• **Work task**
Reproduce the entries that follow exactly. No picture should appear in the result.
*** Dataset content ***
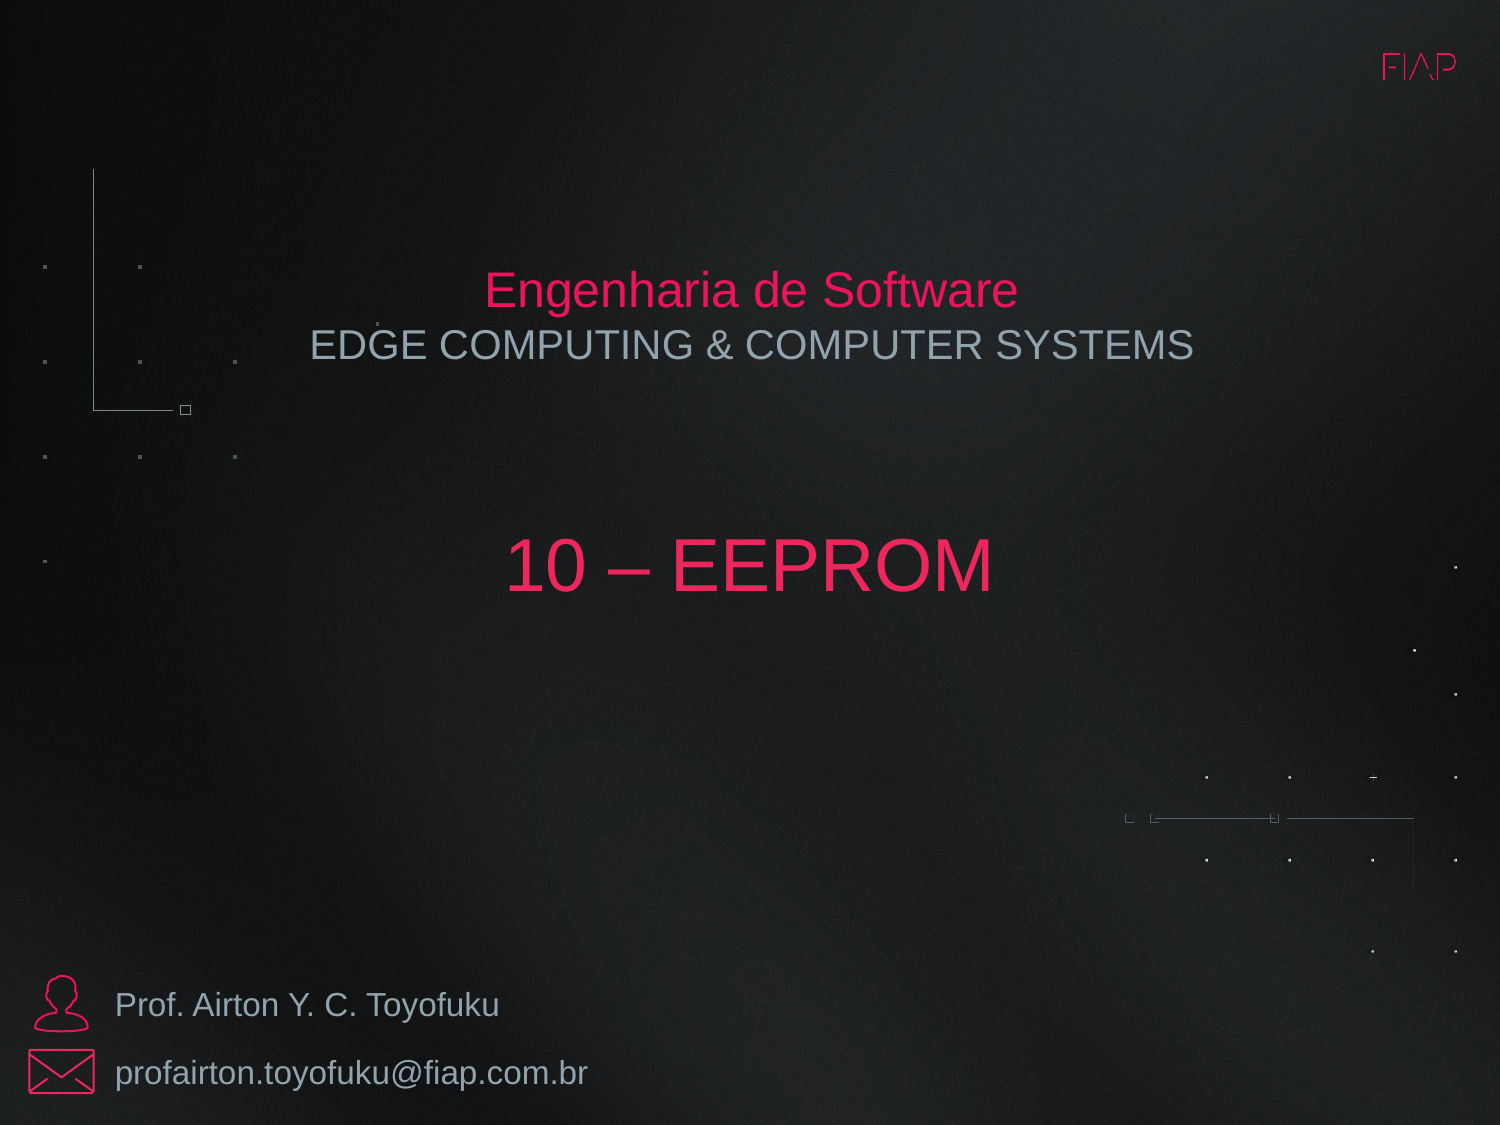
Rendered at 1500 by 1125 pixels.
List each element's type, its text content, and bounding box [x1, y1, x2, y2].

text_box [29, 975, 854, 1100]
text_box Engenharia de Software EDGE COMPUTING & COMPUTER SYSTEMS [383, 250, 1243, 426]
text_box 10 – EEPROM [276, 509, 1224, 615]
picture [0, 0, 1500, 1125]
*** End of Dataset content ***
• **Answer area**
Rendered at 1500 by 1125 pixels.
List each element's type, its text content, and bounding box [x1, y1, x2, y2].

text_box [29, 975, 854, 1100]
text_box Engenharia de Software EDGE COMPUTING & COMPUTER SYSTEMS [383, 250, 1243, 426]
text_box 10 – EEPROM [276, 509, 1224, 615]
picture [0, 0, 1500, 1125]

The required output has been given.